Exercise objective: Please repeat the records beneath this task exactly as they appear, but skip the images.
[[ Material for this task, beginning ]]
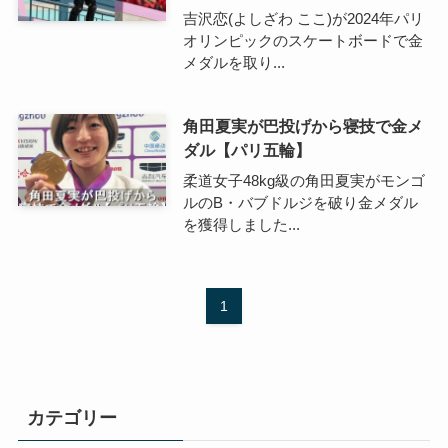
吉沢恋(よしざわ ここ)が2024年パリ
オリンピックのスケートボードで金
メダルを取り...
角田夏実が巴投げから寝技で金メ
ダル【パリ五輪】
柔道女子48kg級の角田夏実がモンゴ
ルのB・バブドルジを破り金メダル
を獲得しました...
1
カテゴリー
[[ Material for this task, end ]]
Answer to this exercise:
吉沢恋(よしざわ ここ)が2024年パリ
オリンピックのスケートボードで金
メダルを取り...
角田夏実が巴投げから寝技で金メ
ダル【パリ五輪】
柔道女子48kg級の角田夏実がモンゴ
ルのB・バブドルジを破り金メダル
を獲得しました...
1
カテゴリー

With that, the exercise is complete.